The Dutch Way - Teach, Lead and Learn the Dutch Way
Authors: Alma Harris and Michelle Jones
The global interest in high performing education systems shows no signs of slowing down. The simple and persuasive argument of ‘borrowing from the best’ has placed an international spotlight on a select group of education systems and not others. While undoubtedly there is much than can be learned from cross-cultural comparisons, it is proposed that there is significantly more to be gained from in-depth country specific analysis.
A new book called the ‘The Dutch Way’ looks at an education system that is rarely featured in the global discourse on educational reform. The book includes contributions from a range of Dutch experts with the core aim to illuminate and exemplify different aspects of education in the Netherlands.
It is important to note that the book is not an uncritical celebration of all that makes up Dutch education. Rather, it is an empirically-informed, critically-reflective narrative compiled by those best placed to comment upon what has been achieved and what is still to be achieved within this context.
Overall, the book proposes that the Netherland seems to be 'a best kept educational secret’. The available evidence points to the fact that unlike many other education systems, some of them in the top 5 of PISA, the Dutch system demonstrates equity and excellence (OECD, 2016).

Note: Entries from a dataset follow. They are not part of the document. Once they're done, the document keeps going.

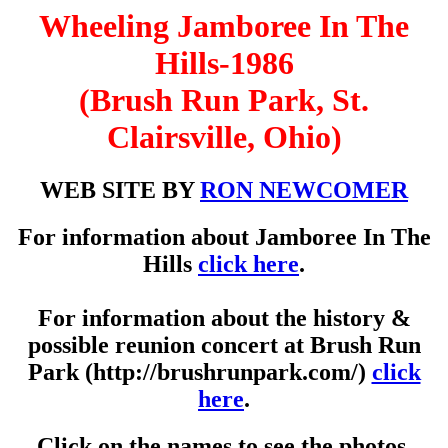
Wheeling Jamboree In The
Hills-1986
(Brush Run Park, St.
Clairsville, Ohio)
WEB SITE BY
RON NEWCOMER
For information about Jamboree In The
Hills
click here
.
For information about the history &
possible reunion concert at Brush Run
Park (http://brushrunpark.com/)
click
here
.
Click on the names to see the photos.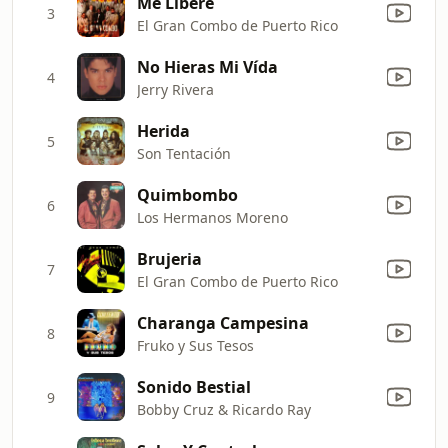
Me Libere
3
El Gran Combo de Puerto Rico
No Hieras Mi Vída
4
Jerry Rivera
Herida
5
Son Tentación
Quimbombo
6
Los Hermanos Moreno
Brujeria
7
El Gran Combo de Puerto Rico
Charanga Campesina
8
Fruko y Sus Tesos
Sonido Bestial
9
Bobby Cruz & Ricardo Ray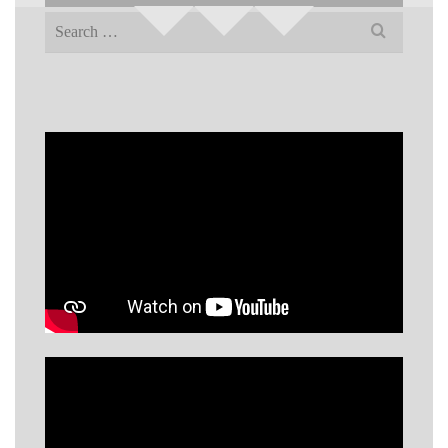
Search
for: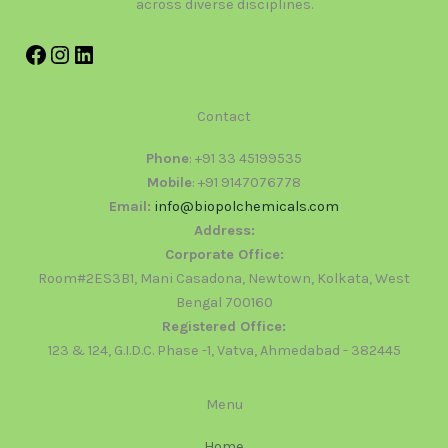
across diverse disciplines.
Contact
Phone
: +91 33 45199535
Mobile
: +91 9147076778
Email:
info@biopolchemicals.com
Address:
Corporate Office:
Room#2ES3B1, Mani Casadona, Newtown, Kolkata, West
Bengal 700160
Registered Office:
123 & 124, G.I.D.C. Phase -1, Vatva, Ahmedabad - 382445
Menu
Home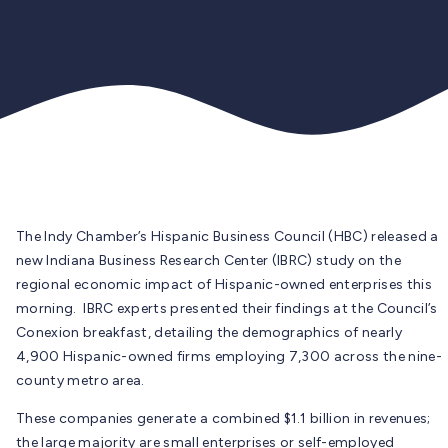
The Indy Chamber’s Hispanic Business Council (HBC) released a
new Indiana Business Research Center (IBRC) study on the
regional economic impact of Hispanic-owned enterprises this
morning. IBRC experts presented their findings at the Council’s
Conexion breakfast, detailing the demographics of nearly
4,900 Hispanic-owned firms employing 7,300 across the nine-
county metro area.
These companies generate a combined $1.1 billion in revenues;
the large majority are small enterprises or self-employed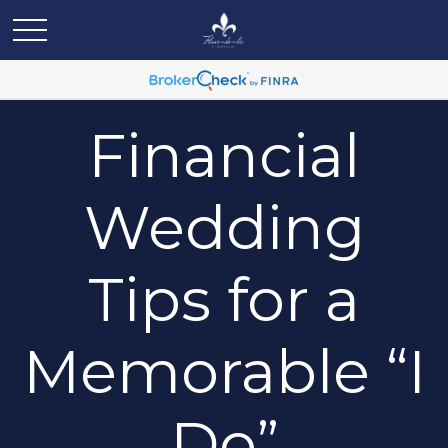
Financial
Wedding
Tips for a
Memorable “I
Do”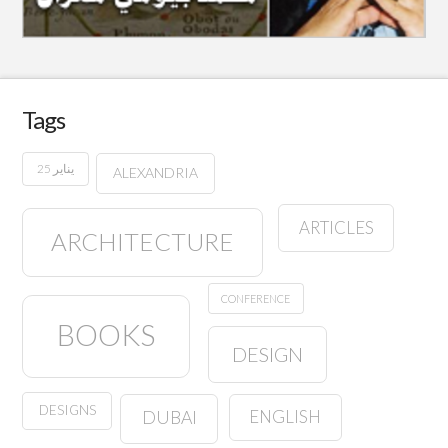
Tags
25 يناير
ALEXANDRIA
ARTICLES
ARCHITECTURE
CONFERENCE
BOOKS
DESIGN
DESIGNS
ENGLISH
DUBAI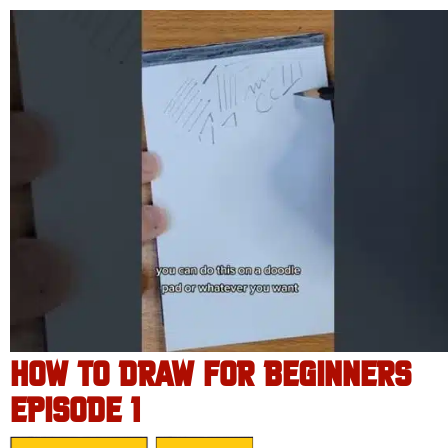
HOW TO DRAW FOR BEGINNERS
EPISODE 1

In terms of the percentages of youth who are not in employment, education or training, the track- record in the Netherlands is well below the OECD average. Since 2005, the percentage of young people in this category has not exceeded 5% and on average has stayed at 3.6%. This has profound societal consequences and reinforces the importance of equality of opportunity in Dutch society. The literacy level of adults in the Netherlands is high. The country comes third in international measures after Finland and Japan. The education system in the Netherlands balances strong school autonomy with strong public accountability.

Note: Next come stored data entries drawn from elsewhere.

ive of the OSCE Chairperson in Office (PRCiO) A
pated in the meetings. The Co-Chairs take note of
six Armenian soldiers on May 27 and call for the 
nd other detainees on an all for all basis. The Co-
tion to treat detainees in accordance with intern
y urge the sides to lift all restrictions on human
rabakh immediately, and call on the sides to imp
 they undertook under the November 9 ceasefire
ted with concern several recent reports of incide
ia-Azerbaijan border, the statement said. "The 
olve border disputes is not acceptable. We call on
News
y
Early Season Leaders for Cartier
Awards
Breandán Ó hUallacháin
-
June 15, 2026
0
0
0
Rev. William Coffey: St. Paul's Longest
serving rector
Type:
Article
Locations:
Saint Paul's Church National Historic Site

The introductory section of the OECD (2016:11) report states:
‘The Dutch school system is one of the best in the OECD… It is also equitable with a very low proportion of low performers. Basic skills are very good on average while the system minimises weak basic skills among teenagers effectively as the East Asia champions of Japan and Korea. This is supplemented by a strong vocational education and training system with good labour market outcomes. The system is underpinned by a high level of decentralisation, balanced by a national examination system and a strong Inspectorate of Education, school financing which supports disadvantaged students, experimentation and innovation, and good data and research’.

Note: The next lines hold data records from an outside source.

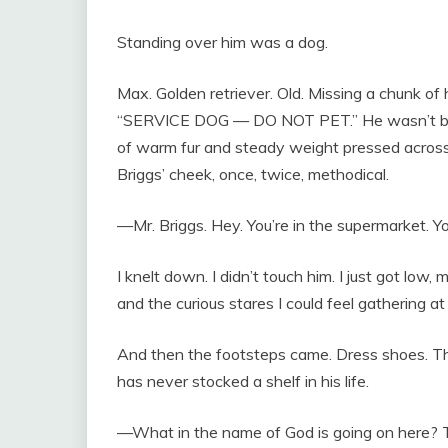
Standing over him was a dog.
Max. Golden retriever. Old. Missing a chunk of 
“SERVICE DOG — DO NOT PET.” He wasn’t barki
of warm fur and steady weight pressed across 
Briggs’ cheek, once, twice, methodical.
—Mr. Briggs. Hey. You’re in the supermarket. You
I knelt down. I didn’t touch him. I just got low
and the curious stares I could feel gathering at
And then the footsteps came. Dress shoes. Th
has never stocked a shelf in his life.
—What in the name of God is going on here? Thi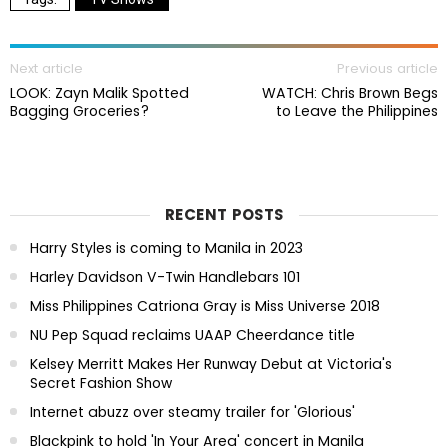
Next article
Previous article
LOOK: Zayn Malik Spotted
WATCH: Chris Brown Begs
Bagging Groceries?
to Leave the Philippines
RECENT POSTS
Harry Styles is coming to Manila in 2023
Harley Davidson V-Twin Handlebars 101
Miss Philippines Catriona Gray is Miss Universe 2018
NU Pep Squad reclaims UAAP Cheerdance title
Kelsey Merritt Makes Her Runway Debut at Victoria's
Secret Fashion Show
Internet abuzz over steamy trailer for 'Glorious'
Blackpink to hold 'In Your Area' concert in Manila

The report concludes; ‘in many respects the Dutch education system stands out from the crowd’ (OECD 2016; 17).
So, what can we learn from the Dutch education system? What can the international community take away? Essentially, the book argues that there are three key lessons from the Dutch education system. First, the Netherlands does not rely on school competition or market forces to secure better educational performance. Conversely, it relies on strong collaboration between teachers, schools and municipalities to raise achievement and attainment.
Second, it does not exclude students from its education system who are disadvantaged, marginalised or are refugees from another country. Instead, it makes every effort to ensure that young people, from all backgrounds, do not leave school early and that they enter the workforce of higher education qualified to participate.
Third, the Dutch system shows that it is perfectly possible to combine educational equity and quality. While some may argue that there is more work to be done in this area, compared to many other countries the Dutch education system is undoubtedly moving in a positive direction.
While the Dutch education system, like all education systems, has shortcomings, its core educational values remain firmly fixed. The fact that the Dutch education system continues to demonstrate that excellence through equity is both imperative and achievable is not only profoundly hopeful but also captures the very essence of ‘The Dutch Way’.